Die Lehre zählt zu dem für die Entscheidung maßgeblichen Buchstand nicht nur die bereits vollzogenen Eintragungen, sondern auch die bewilligten, aber noch nicht vollzogenen, ebenso wie die schon vor dem zu prüfenden Gesuch eingelangten, aber noch nicht erledigten Grundbuchsgesuche (Bartsch GBG7, 74; Hofmeister, Anm zu KG Korneuburg vom 22. 11. 1983, 5 R 287/83; GBSlg 13, NZ 1984, 117; Hoyer Grundbuchsrecht und Grundbuchspraxis I, NZ 1995, 1; Feil, Grundbuchsrecht 298).

Eintragungen müssen in diesem Sinn nicht rechtskräftig sein, bevor auf ihrer Basis weitere Eintragungen bewilligt werden können, was § 97 GBG für bestimmte Fälle sogar positiv anordnet (Hoyer, Grundbuch, Gerichtsfehler und Pfandrecht, ecolex 1993, 300).

Dieses Prinzip nahm ein Teil der zweitinstanzlichen Judikatur zum Anlass, Grundbuchsgesuche, deren positive Erledigung von jener eines (noch nicht rechtskräftig) abgewiesenen Gesuches abhängig war, sofort unter Hinweis auf die Vorentscheidung abzuweisen (LGZ Wien RPflSlg 374; KG Korneuburg NZ 1984, 115; vgl LG Innsbruck vom 11. 5. 2005, 51 R 48/05a).

Hofmeister (aaO) lehnt diese Vorgangsweise unter Hinweis auf die Zugehörigkeit der Anmerkung der Besuchsabweisung zum Grundbuchsstand ab.

Hoyer (NZ 1995, 1; ecolex 1993, 300; AGS 2006/650) hält dieser Judikatur insbesondere das gesetzeskonforme und nicht zu entkräftende Argument des im Grundbuchsverfahren vorrangigen Rangprinzipes entgegen:

§ 128 GBG bestimmt ausdrücklich die Rückwirkung des erst in höherer Instanz bewilligten Grundbuchsgesuches auf den Tag dessen Einlangens (§ 29 Abs 1 GBG). Hängt daher die Bewilligung eines Folgegesuches von der positiven Erledigung eines noch nicht rechtskräftig abgewiesenen Grundbuchsgesuches ab, ist der Eintritt der Rechtskraft der Vorentscheidung abzuwarten, statt sofort mit Abweisung vorzugehen. Eine sofortige Abweisung würde nämlich eine mit dem Eintragungsprinzip unvereinbare Grundbuchssperre für den Nachmann, verbunden mit der Gefahr des Rangverlustes bewirken (Hoyer NZ 1995, 1 f; ders in FS Kralik, 221).
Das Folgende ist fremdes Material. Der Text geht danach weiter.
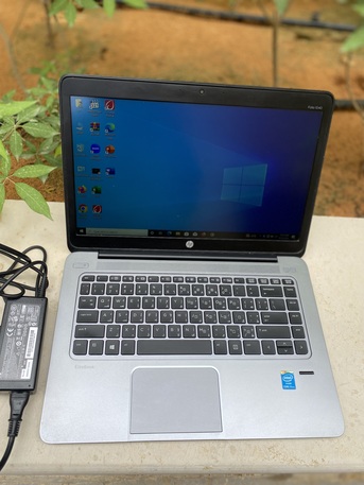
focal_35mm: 26
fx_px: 364
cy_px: 242
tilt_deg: -56.9
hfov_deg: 53.1
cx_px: 182
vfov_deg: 67.3
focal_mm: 4.25
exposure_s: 1/658
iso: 32
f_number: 1.8
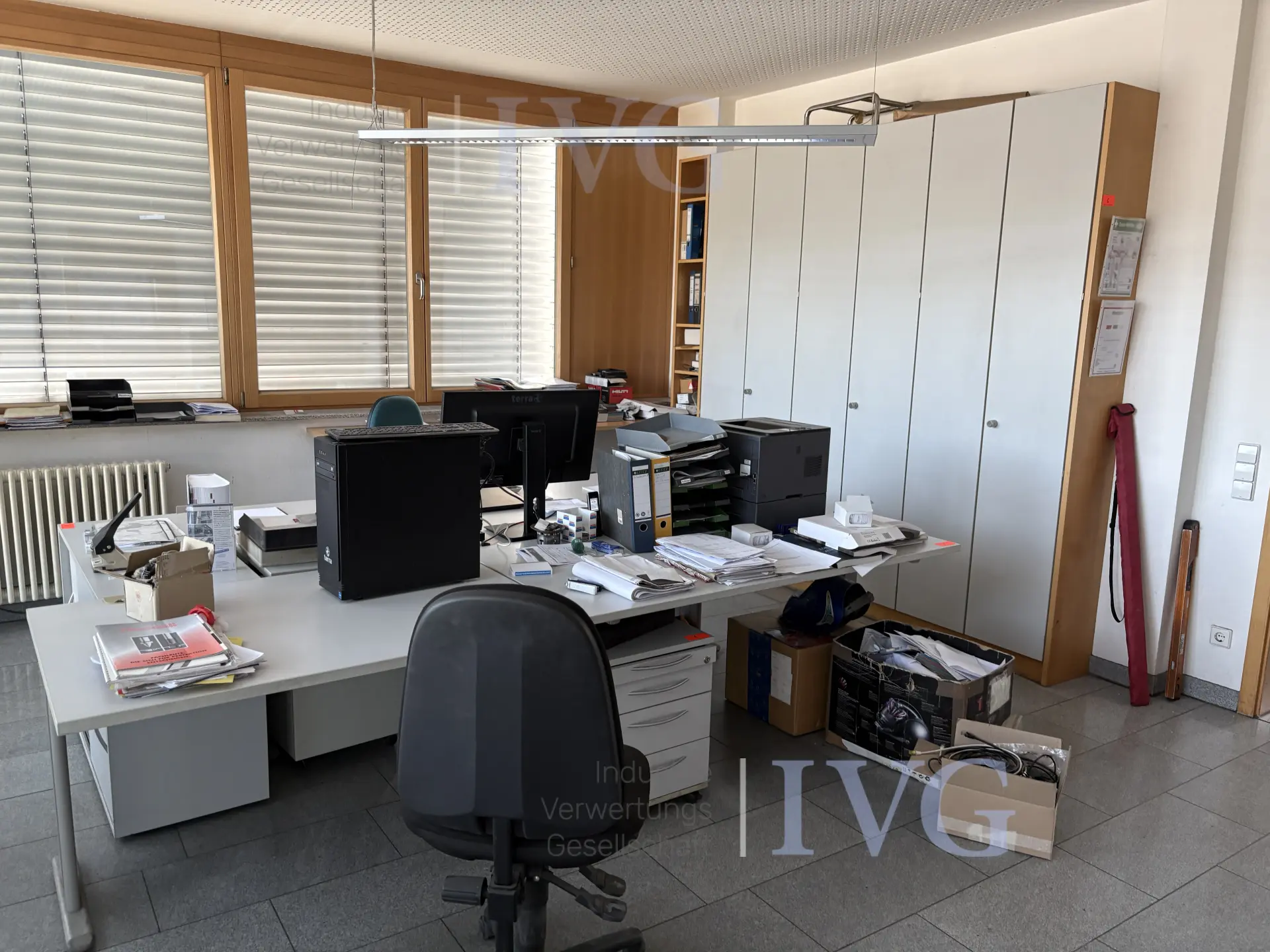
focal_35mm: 26
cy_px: 476
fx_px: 954
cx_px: 635
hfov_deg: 67.3
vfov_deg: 53.1
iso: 160
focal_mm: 5.96
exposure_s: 1/60
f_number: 1.6
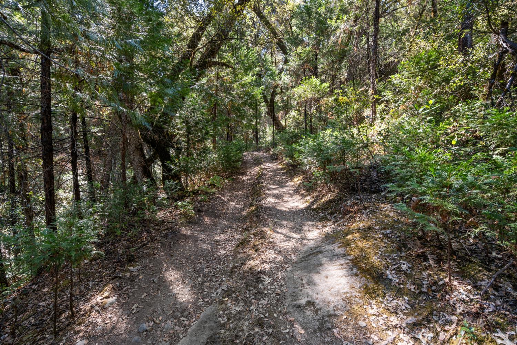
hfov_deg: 96.8
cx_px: 258
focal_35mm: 16
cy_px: 172
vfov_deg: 73.7
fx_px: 230
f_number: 9
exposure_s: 1/15
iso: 200
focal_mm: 16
Diese Forderung nach einem Zuwarten steht auch nicht in Widerspruch zu jenem Ergebnis, das in der „spiegelbildlichen" Konstellation der noch nicht rechtskräftigen Bewilligung des vorangegangenen Gesuches erzielt wurde. In einem derartigen Fall stimmen Judikatur (5 Ob 42/97f = RIS-Justiz RS006117 [T6]; LGZ Wien RPflSlg 374) und Lehre (ua Hoyer ecolex 1993, 300) dahin überein, dass die Rechtskraft der Vorentscheidung nicht abzuwarten ist. Der Grund dafür ist ebenso einfach wie einleuchtend: Wird nämlich die zunächst bewilligte Eintragung auf Grund einer Abweisung des Grundbuchsgesuches im Rechtsmittelverfahren gelöscht, erfasst die Löschung im Sinn der §§ 21, 22 GBG alle auf Grund der unzutreffenden Eintragung vorgenommenen Folgeeintragungen (Hoyer, ecolex 1993, 300). Umgekehrt funktioniert es aber nicht, weil ein rechtskräftig abgewiesenes Folgegesuch nicht nachträglich im Grundbuchsverfahren bewilligt werden kann und der Antragsteller daher seinen Rang verloren hat. Ein Antrag auf Abänderung der rechtskräftigen Abweisung (§§ 72 ff AußStrG) ist im Grundbuchsverfahren ausdrücklich ausgeschlossen (§ 122 Abs 1 GBG). Aus diesen Erwägungen waren die Entscheidungen der Vorinstanzen aufzuheben; dies verbunden mit der Anordnung, die rechtskräftige Erledigung des - präjudiziellen - Vorgesuches abzuwarten.